Technology

Wall Street ignored the bloat of Big Tech during boom times. Now it’s ready to slice and dice.

It’s been a rough fall for tech, with Meta, Twitter, and Amazon undergoing widespread layoffs.

More than 120,000 tech workers were laid off in 2022, according to the layoffs tracker. As budget season continues, that number is likely to rise further before the end of the year.

One reason for the layoffs: Wall Street has an increasing say in how tech giants are run.

For much of the 2000s, big tech companies could operate largely without Wall Street shareholders complaining about inflated salaries or skyrocketing profits, thanks to revenues that grew reliably at a double rate year after year. There have been some investors like Benchmark’s Bill Gurley who have criticized bloated tech spending, but voices like Gurley have been the exception rather than the rule.

But a slump in tech stocks in 2022 and dismal revenue forecasts mean Wall Street suddenly has clout. Go against Wall Street, as Mark Zuckerberg has done repeatedly this year by doubling down on reverse spending, and your stock price plummets as institutional investors backtrack.

Take Fidelity, for example, the third largest owner of Meta. In 2022, as Meta’s stock is down 66% year-over-year and Fidelity’s position has lost $27 billion in market value, it has flooded the market with 13 million shares, or about 10% of its position, much to the pain of Meta and its other investors (and no Doubt motivates others to sell).

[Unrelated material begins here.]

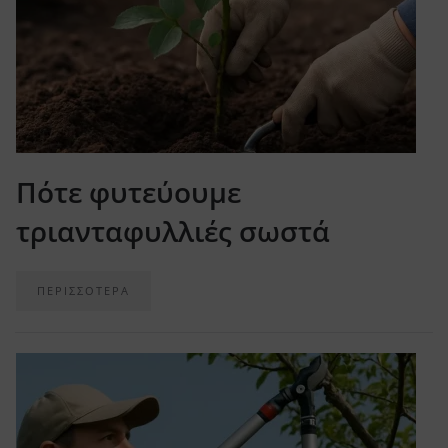
Πότε φυτεύουμε
τριανταφυλλιές σωστά
ΠΕΡΙΣΣΟΤΕΡΑ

This emboldened activist investors to say what many on Wall Street think: It’s time for big tech, employed rapidly during the pandemic, to downsize.

Bad secret in Silicon Valley.

In late October, hedge fund Altimeter Capital sent an open letter to Mark Zuckerberg and Meta. Fund manager Brad Gerstner called on Meta to cut staff spending by 20% and limit spending on Metaverse projects and capital expenditures.

While his recommendations focused on the Meta, Gerstner focused on the tech sector as a whole.

“Like so many other companies in the zero-rate world — Meta has drifted into the land of excess — too many people, too many ideas, too little urgency,” Gerstner wrote.

“It’s a bad secret in Silicon Valley that companies ranging from Google to Meta to Twitter to Uber can generate similar levels of revenue with far fewer people,” he continued.

Two weeks later, Meta announced that it would lay off 11,000 workers, reducing its headcount by 13%.

On Tuesday, TCI Capital’s Chris Hone sent a letter to Alphabet CEO Sundar Pichai, warning him that the company has too many workers, pays them too much, and wastes money on bad bets. Notably, Hoon quoted Gerstner with approval about Silicon Valley’s notoriously bad secret.

On Wednesday, analyst Mark Schmulek at Bernstein wrote to clients that Google will need to lay off workers, as natural attrition rates will slow as the market for technology jobs slows. “If you have a job at Google, you rack your head and hope that cutting toro from a sushi bar is the only thing that affects you,” Schmulek writes.

On Thursday, news broke that Alphabet would step up its performance review system, with managers now required to identify the 6% of Alphabet’s employees, about 10,000 people, as low performers. In previous years, managers were expected to rate only 2% of their reports as underperforming.

In the background, activist investor Starboard, known for its powerful presentations on why companies like The Olive Garden need to cut costs and improve products, has been quietly buying up stakes in companies like Salesforce, as well as smaller tech operators.

For activist investors, the dual stock structure of newer tech giants, where the founders own “super equity” that allows them to easily maintain control of the company, will always be a stumbling block to the traditional role of buying enough stock to get a board seat. But it can serve as a voice for what big investors think but don’t want to say, and still spur management into action.

The more open question is whether tech companies are really bloated in terms of headcount. Twitter is a test of whether a company can lose 50% of its employees and still be in business, but since it’s privately owned by Elon Musk, it’s going to be hard to know the impact on Twitter’s bottom line.

But until revenue growth returns to the tech sector, companies like Meta, Amazon, and Alphabet can’t assume that investors will come for the ride. Wall Street will want to see companies cut costs, which means more layoffs. If the tech sector goes into a recession — several quarters of declining revenue — the pain is likely just beginning.

This means we may soon have a large-scale, investor-spurred experiment of whether big tech can generate the same revenue with far fewer people.

Smith

Tricare west is a global news publication that tells the stories you want to know.